- **Exercise**:
Count the lines below that contain the string "still", where letter case matters. Reply with the number alone.

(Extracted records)
:::

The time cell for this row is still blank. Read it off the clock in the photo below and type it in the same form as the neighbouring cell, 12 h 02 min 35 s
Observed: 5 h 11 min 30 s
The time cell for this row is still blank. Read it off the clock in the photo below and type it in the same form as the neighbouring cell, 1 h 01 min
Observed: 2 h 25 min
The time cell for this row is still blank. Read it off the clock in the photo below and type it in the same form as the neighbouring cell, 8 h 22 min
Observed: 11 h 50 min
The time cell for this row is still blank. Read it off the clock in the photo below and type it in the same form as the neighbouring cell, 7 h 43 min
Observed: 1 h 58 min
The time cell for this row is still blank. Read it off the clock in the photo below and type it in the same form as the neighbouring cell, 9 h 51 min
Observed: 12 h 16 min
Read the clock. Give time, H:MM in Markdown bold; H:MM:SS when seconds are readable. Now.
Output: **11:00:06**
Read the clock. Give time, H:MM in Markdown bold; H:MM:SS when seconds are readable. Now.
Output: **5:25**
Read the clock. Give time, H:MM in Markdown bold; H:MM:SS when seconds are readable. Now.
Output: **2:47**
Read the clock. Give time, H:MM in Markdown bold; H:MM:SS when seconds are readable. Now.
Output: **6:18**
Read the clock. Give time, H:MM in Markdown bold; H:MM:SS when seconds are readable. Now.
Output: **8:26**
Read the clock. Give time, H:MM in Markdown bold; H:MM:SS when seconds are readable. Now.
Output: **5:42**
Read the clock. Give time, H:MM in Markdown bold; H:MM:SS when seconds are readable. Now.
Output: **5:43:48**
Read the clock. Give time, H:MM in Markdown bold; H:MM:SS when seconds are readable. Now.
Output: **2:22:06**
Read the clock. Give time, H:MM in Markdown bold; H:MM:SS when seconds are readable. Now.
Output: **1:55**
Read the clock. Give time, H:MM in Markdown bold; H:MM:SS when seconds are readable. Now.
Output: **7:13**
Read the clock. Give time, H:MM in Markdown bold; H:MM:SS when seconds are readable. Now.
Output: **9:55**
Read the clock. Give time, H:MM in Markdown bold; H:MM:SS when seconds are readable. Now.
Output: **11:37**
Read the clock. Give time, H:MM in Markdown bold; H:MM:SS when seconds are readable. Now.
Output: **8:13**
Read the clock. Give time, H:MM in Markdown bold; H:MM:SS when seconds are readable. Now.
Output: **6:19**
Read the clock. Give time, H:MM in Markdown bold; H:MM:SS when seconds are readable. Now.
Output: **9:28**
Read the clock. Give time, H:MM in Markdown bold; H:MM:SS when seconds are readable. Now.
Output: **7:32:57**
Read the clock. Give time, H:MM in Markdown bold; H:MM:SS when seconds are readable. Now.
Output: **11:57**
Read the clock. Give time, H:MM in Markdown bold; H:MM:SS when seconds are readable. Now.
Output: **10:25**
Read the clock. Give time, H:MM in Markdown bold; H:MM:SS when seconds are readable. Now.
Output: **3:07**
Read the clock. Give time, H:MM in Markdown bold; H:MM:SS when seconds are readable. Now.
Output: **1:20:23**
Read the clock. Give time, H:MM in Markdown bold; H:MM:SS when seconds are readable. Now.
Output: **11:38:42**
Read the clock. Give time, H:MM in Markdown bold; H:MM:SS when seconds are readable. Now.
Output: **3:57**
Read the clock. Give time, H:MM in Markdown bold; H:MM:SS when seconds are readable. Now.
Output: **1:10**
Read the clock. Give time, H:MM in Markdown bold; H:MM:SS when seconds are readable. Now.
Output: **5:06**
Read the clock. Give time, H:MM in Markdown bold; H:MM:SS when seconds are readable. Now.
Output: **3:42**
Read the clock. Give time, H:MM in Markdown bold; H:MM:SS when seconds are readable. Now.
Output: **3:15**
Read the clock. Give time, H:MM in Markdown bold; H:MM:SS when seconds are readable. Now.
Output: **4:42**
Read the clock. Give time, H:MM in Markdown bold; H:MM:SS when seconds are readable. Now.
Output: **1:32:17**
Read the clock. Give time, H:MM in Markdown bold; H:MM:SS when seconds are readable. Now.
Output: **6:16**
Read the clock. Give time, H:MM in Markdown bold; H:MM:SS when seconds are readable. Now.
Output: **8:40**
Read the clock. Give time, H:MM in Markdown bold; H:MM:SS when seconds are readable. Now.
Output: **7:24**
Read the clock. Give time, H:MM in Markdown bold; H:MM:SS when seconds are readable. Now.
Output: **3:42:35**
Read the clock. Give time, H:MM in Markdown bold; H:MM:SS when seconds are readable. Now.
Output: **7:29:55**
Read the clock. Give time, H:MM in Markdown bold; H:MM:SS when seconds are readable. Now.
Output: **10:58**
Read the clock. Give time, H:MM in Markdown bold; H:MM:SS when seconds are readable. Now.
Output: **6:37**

:::

- **Final answer**:
5